### Aim of the exercise
Find all lines below containing the string "بازیگر" and return them.

(Beginning of Data extract)

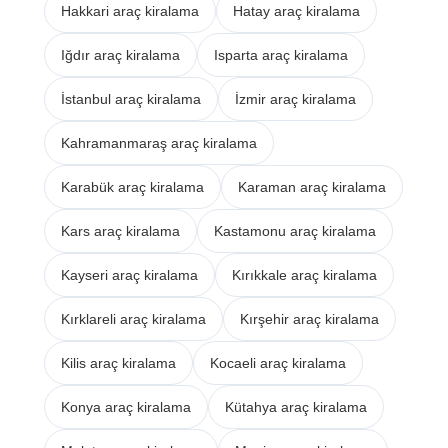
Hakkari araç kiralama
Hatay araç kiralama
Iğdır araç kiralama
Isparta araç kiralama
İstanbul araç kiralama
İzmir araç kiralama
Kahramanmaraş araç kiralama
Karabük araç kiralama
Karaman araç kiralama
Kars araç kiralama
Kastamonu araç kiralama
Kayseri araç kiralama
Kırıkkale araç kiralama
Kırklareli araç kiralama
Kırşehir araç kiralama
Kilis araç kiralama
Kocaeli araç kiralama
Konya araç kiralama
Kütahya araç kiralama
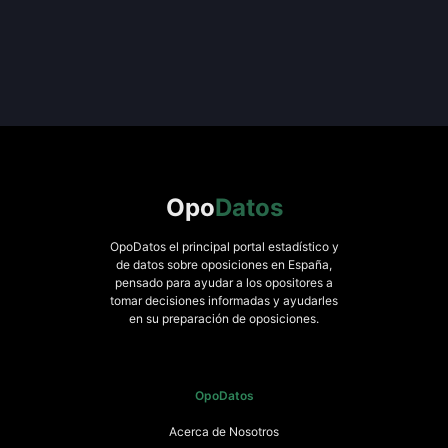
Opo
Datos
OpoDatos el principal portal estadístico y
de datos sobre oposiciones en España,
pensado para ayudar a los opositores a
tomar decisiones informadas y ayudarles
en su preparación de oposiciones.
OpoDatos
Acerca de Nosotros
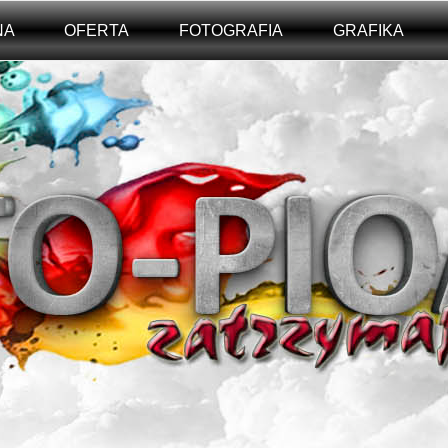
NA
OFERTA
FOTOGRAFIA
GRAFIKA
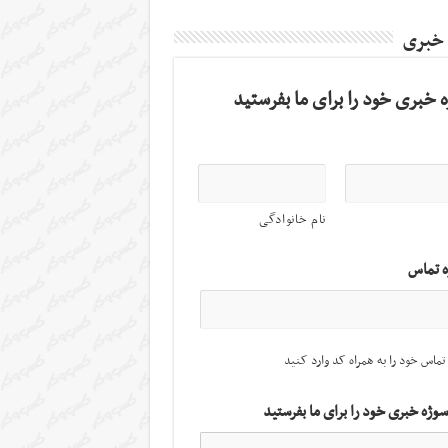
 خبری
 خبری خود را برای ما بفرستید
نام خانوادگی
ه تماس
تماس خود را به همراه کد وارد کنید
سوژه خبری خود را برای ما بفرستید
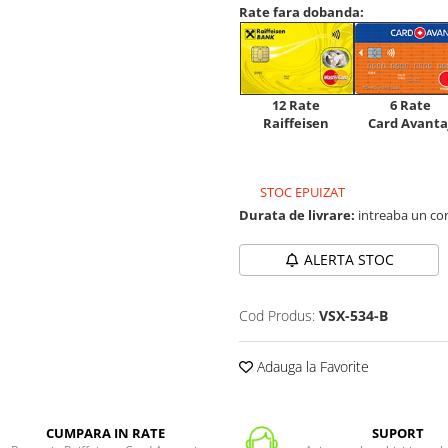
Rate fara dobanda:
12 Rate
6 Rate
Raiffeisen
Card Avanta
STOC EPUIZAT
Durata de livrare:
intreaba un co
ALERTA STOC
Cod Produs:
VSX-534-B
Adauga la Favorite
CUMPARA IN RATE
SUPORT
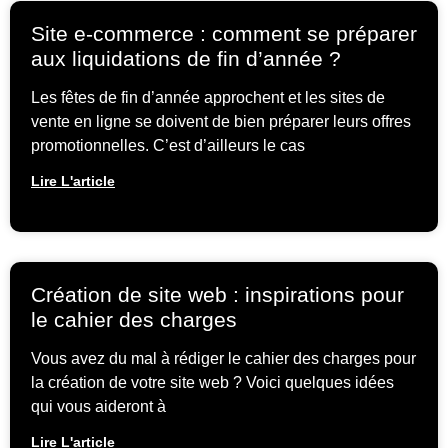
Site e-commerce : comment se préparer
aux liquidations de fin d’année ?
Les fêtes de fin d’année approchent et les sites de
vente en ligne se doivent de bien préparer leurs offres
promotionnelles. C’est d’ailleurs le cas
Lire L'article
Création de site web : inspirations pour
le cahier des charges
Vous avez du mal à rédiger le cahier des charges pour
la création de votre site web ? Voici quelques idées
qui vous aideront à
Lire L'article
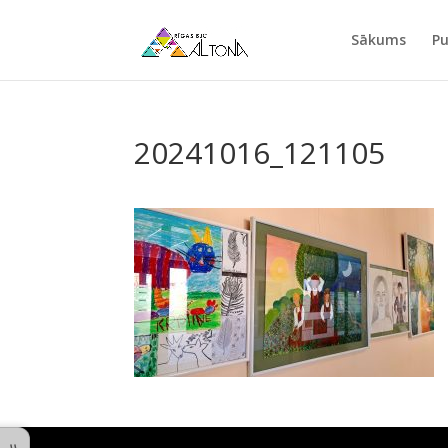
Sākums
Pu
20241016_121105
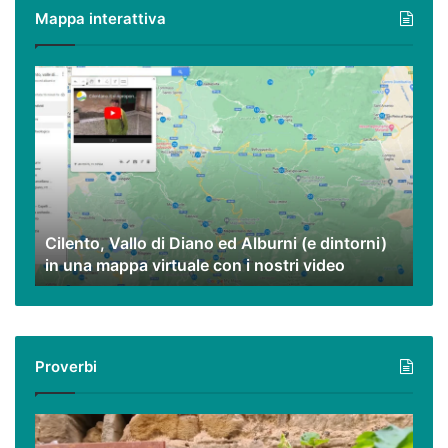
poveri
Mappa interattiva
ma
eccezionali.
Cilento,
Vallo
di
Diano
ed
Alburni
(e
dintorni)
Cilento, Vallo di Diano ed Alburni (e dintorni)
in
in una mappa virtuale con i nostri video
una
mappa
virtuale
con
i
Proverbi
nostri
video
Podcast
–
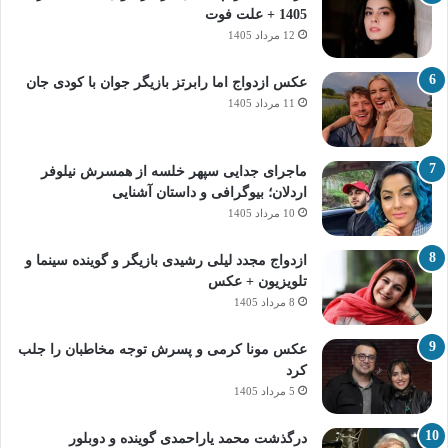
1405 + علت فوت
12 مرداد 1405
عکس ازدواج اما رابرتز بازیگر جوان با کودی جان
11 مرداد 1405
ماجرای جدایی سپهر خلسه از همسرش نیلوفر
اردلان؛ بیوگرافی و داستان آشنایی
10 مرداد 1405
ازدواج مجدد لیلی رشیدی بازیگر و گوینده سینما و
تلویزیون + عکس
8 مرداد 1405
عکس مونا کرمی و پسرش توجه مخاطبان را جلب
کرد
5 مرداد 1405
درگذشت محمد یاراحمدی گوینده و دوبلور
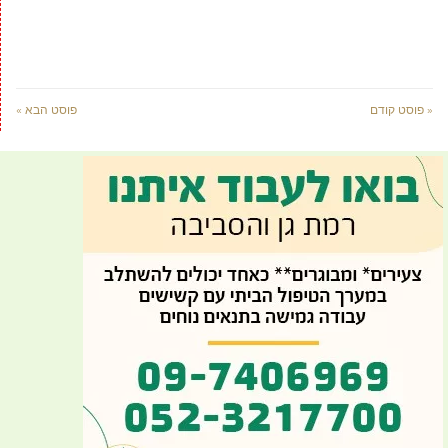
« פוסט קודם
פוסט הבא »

(End of Data extract)
(Beginning of Data extract)

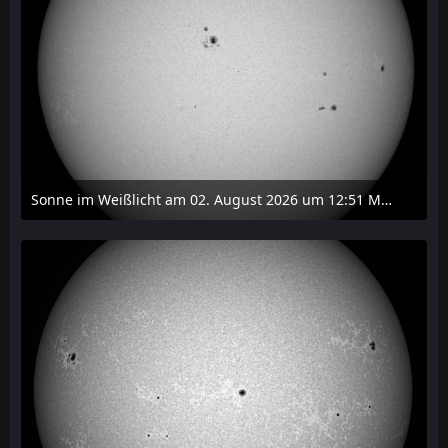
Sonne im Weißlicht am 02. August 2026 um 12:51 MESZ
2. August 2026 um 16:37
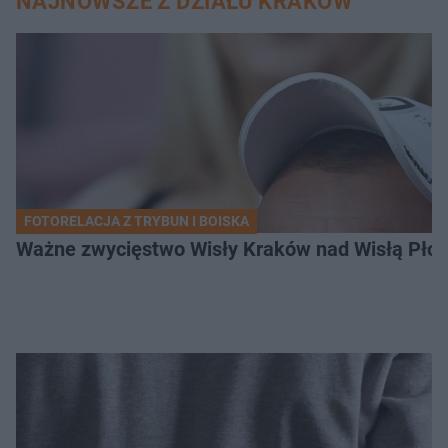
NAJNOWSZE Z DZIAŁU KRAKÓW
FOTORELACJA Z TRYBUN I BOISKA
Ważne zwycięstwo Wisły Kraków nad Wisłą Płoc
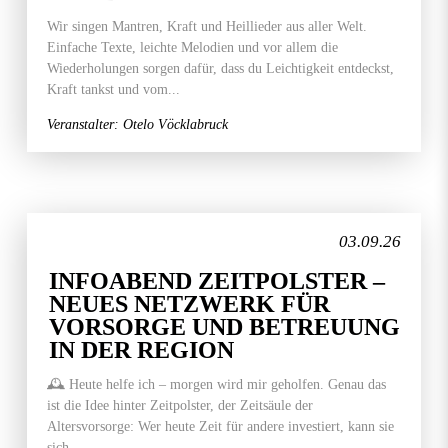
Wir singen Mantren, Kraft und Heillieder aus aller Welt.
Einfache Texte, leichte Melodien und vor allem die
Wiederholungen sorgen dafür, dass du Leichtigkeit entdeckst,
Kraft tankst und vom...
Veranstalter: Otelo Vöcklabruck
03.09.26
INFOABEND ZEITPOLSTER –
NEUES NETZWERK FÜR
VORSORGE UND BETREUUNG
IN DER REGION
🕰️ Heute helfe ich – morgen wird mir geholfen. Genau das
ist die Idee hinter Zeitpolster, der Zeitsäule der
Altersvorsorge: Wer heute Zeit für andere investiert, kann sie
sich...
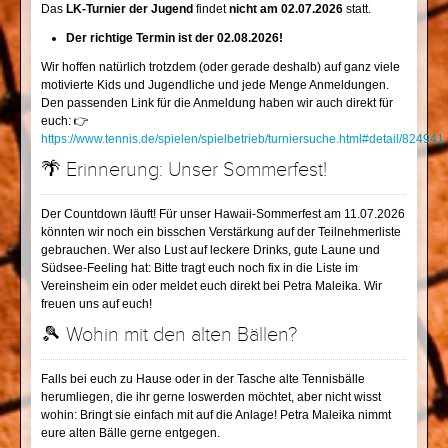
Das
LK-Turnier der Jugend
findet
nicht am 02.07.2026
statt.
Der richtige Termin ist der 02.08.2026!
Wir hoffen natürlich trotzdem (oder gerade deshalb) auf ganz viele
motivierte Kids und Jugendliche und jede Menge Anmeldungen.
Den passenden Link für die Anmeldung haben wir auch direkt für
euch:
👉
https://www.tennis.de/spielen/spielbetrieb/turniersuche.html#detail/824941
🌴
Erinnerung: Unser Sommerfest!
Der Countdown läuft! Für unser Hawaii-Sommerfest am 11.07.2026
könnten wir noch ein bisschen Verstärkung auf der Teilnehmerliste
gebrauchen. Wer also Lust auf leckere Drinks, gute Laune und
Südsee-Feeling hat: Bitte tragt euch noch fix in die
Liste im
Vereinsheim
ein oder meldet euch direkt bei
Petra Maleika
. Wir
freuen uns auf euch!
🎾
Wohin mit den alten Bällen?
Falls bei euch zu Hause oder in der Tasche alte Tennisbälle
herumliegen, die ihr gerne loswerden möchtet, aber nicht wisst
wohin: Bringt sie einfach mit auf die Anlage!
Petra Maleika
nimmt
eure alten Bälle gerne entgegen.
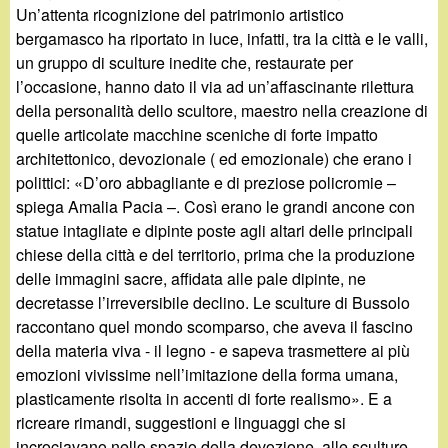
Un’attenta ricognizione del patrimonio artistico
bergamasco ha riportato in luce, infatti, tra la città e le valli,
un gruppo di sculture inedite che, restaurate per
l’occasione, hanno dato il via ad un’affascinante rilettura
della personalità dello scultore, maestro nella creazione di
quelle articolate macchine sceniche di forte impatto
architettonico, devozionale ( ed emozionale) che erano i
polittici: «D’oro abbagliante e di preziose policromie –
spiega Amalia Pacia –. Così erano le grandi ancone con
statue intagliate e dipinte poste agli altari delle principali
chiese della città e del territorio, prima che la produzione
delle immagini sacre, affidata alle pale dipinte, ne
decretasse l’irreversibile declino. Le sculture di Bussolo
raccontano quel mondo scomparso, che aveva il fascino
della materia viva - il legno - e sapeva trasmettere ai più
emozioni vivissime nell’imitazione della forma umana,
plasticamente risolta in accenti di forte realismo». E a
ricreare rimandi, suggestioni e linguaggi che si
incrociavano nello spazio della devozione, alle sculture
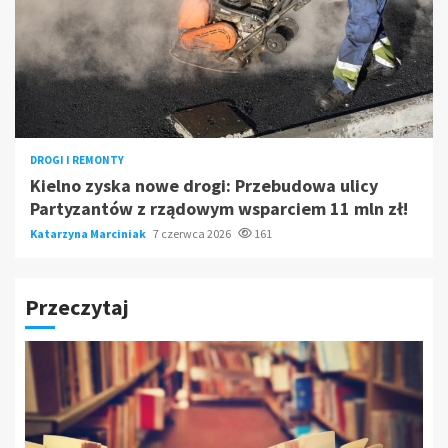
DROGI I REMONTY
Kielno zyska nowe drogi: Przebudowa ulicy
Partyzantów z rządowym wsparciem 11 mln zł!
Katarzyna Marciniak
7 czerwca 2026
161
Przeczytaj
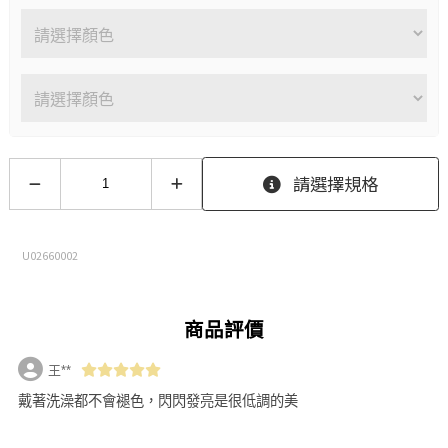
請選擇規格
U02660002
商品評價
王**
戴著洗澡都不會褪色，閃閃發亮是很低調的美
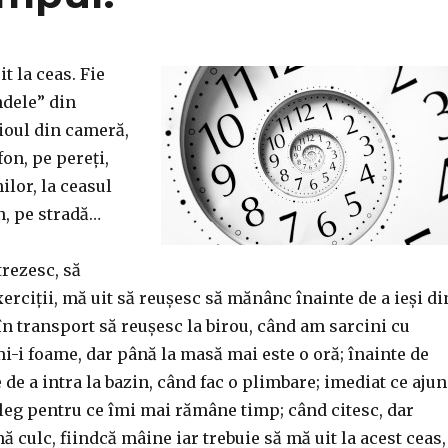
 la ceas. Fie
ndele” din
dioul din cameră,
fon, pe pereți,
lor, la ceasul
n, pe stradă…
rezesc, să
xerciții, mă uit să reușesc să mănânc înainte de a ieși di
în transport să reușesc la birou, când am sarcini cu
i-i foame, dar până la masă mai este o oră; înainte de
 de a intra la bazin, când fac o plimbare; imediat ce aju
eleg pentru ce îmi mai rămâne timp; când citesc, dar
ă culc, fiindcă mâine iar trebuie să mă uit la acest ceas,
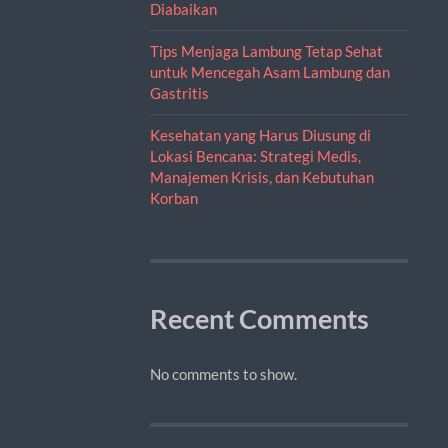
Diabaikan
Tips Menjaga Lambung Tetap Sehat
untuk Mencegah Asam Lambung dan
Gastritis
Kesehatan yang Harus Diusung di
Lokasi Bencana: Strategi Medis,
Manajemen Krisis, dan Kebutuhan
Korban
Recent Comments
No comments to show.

(End of Data extract)
(Beginning of Data extract)

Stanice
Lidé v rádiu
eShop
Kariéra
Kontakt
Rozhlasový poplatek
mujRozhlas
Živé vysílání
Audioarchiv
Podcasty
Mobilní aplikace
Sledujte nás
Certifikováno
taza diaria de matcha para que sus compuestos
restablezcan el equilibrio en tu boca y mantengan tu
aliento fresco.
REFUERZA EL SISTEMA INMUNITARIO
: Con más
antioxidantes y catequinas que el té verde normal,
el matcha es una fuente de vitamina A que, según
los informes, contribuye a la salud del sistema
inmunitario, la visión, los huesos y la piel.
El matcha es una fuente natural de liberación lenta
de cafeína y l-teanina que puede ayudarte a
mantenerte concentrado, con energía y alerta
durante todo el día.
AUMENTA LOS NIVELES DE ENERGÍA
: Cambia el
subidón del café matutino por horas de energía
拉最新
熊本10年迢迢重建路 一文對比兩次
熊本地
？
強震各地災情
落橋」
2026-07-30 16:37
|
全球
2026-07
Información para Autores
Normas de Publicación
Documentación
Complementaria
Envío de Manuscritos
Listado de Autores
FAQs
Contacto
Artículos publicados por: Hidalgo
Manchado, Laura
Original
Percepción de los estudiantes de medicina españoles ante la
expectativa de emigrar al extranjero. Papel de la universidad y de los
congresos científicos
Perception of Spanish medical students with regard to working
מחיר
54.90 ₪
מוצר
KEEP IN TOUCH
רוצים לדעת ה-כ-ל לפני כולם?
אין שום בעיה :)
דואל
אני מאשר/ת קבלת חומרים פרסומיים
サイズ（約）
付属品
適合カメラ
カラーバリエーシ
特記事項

(End of Data extract)

### Exercise response
عکس ازدواج اما رابرتز بازیگر جوان با کودی جان
ازدواج مجدد لیلی رشیدی بازیگر و گوینده سینما و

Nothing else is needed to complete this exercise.